Metadata-Version: 2.4
Name: copernicus-downloader
Version: 1.2.1
Summary: An incremental downloader for Copernicus CDS / ADS datasets
Requires-Python: >=3.11
Description-Content-Type: text/markdown
License-File: LICENSE
Requires-Dist: boto3>=1.40.21
Requires-Dist: cdsapi>=0.7.6
Requires-Dist: python-dotenv>=1.1.1
Requires-Dist: pyyaml>=6.0.2
Dynamic: license-file

# Copernicus Downloader

A flexible **incremental downloader** for [Copernicus CDS / ADS datasets](https://cds.climate.copernicus.eu/), designed for reproducible and automated pipelines.  
Supports **yearly, monthly, daily** granularities with incremental catch-up, local or S3 storage, and `.env` + YAML configuration.

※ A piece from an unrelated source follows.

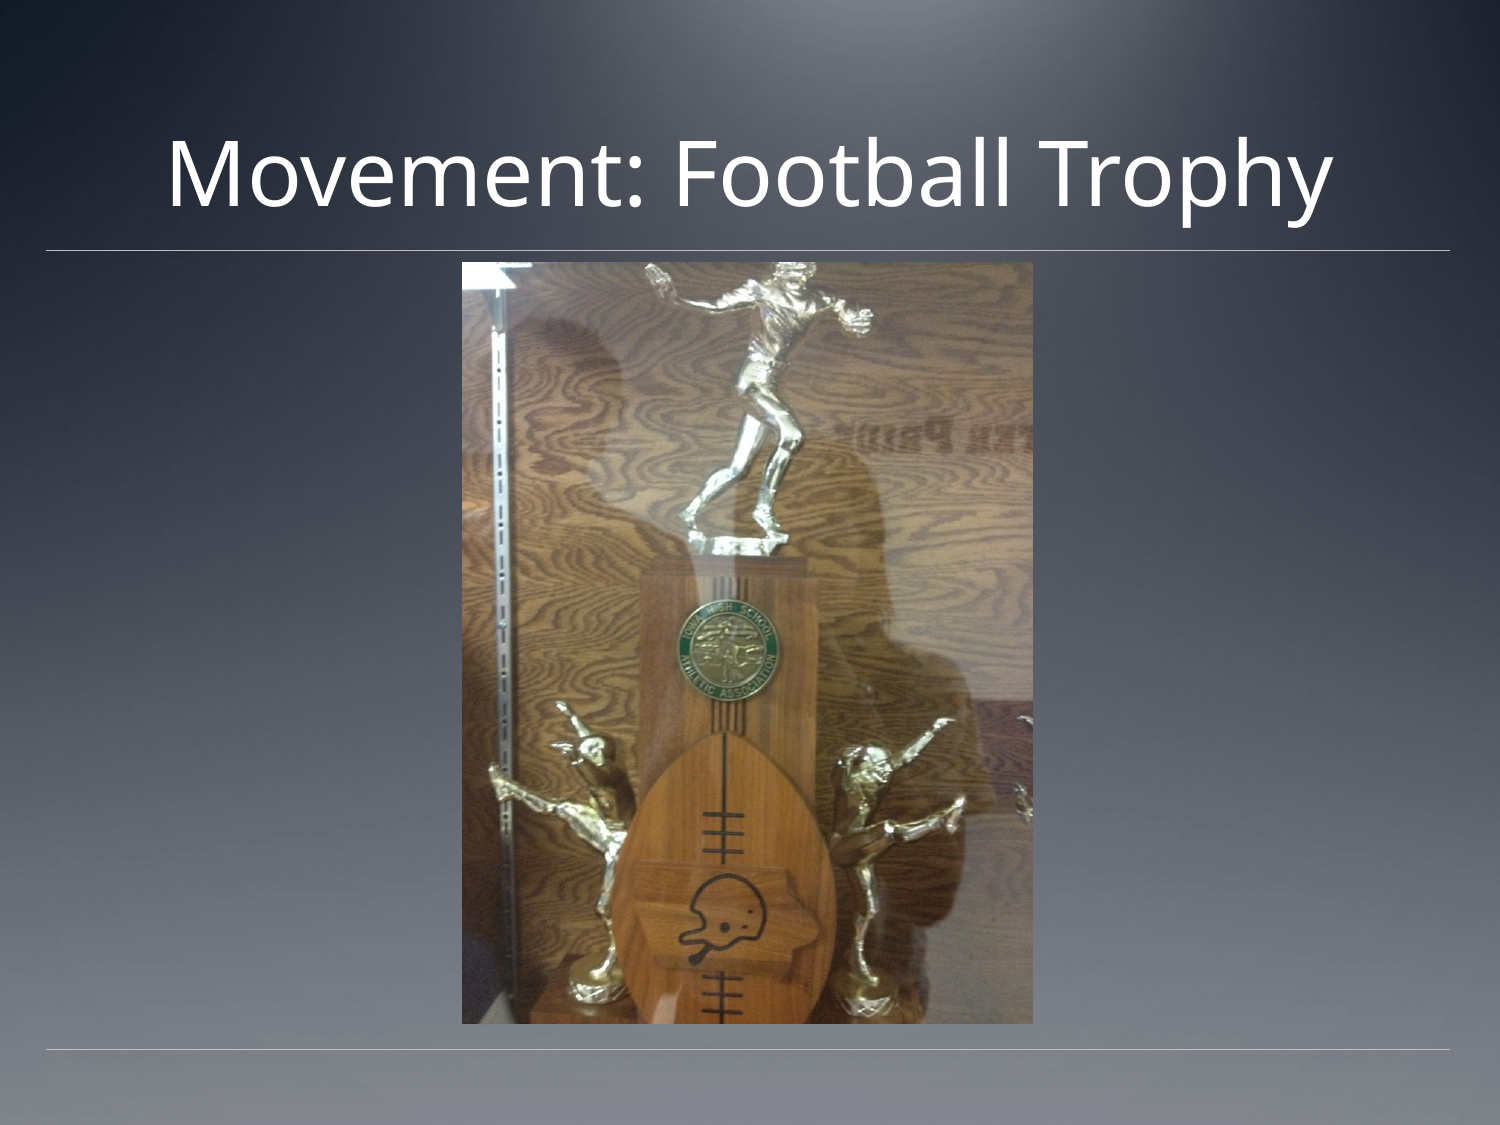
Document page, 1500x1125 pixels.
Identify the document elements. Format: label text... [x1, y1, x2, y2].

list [99, 260, 1396, 1026]
title Movement: Football Trophy [105, 17, 1394, 233]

Repository: [celine-eu/copernicus-downloader](https://github.com/celine-eu/copernicus-downloader)  
License: [Apache-2.0](./LICENSE)

---

## Features

- Incremental **yearly / monthly / daily** downloads
- Automatic skipping of already-requested files
- **min_date** clamp to avoid overlap between monthly backfill and daily updates
- Local FS or S3 (Minio) storage abstraction
- Configurable with `.env` + YAML
- Logging with `LOG_LEVEL`
- [uv](https://github.com/astral-sh/uv) for fast Python environment management

---

## Setup

### 1. Clone the repo

```bash
git clone https://github.com/celine-eu/copernicus-downloader.git
cd copernicus-downloader
```

### 2. Install dependencies (via uv)

```bash
uv sync
```

This will create and manage a virtual environment automatically.

## Environment variables

Create a .env file in the repo root:

```yaml
# Copernicus CDS API credentials (find them in your CDS profile)
CDS_API_KEY="abcdefg-your-key"
CDSAPI_URL="https://cds.climate.copernicus.eu/api"

# Optional: Atmosphere ADS API credentials
ADS_API_KEY="hijklmn-your-key"
ADSAPI_URL="https://ads.atmosphere.copernicus.eu/api"

# Optional: storage backend
AWS_ACCESS_KEY_ID="minio"
AWS_SECRET_ACCESS_KEY="minio123"
AWS_DEFAULT_REGION="us-east-1"
# AWS_ENDPOINT_URL=http://localhost:19000
# AWS_BUCKET=local-data

# Logging
LOG_LEVEL=INFO

# Optional: temporary dir for downloads
CDS_TMPDIR=/var/tmp/cds
# Optional: data storage path
DATA_DIR=./data
```

## Configuration

By default, the downloader loads `cds_config.yaml` (or path from `CDS_CONFIG`).
Supports `${VAR}` placeholders, expanded from .env.

Example config

```bash
cat > cds_config.yaml <<'YAML'
years: [2020, 2021, 2022, 2023, 2024]

storage:
  type: fs
  base_dir: ./data

# Example for Minio
# storage:
#   type: s3
#   bucket: my-bucket
#   endpoint_url: http://localhost:9000

datasets:
  era5:
    name: reanalysis-era5-single-levels
    url: ${CDSAPI_URL}
    key: ${CDS_API_KEY}
    granularity: daily
    min_date: 2025-08-01   # daily starts after monthly backfill
    request:
      product_type: ["reanalysis"]
      variable: ["2m_temperature", "total_precipitation"]
      time: ["00:00","06:00","12:00","18:00"]
      data_format: grib
      download_format: unarchived
      area: [45.96, 11.11, 45.84, 11.36]
```


## Running
Download all datasets

`uv run python -m copernicus_downloader.main`

Download only one dataset (e.g., era5)

`uv run python -m copernicus_downloader.main era5`

## Contributing

Issues and PRs are welcome! Please open an issue or submit a pull request.

## License

This project is licensed under the [Apache-2.0 License](./LICENSE).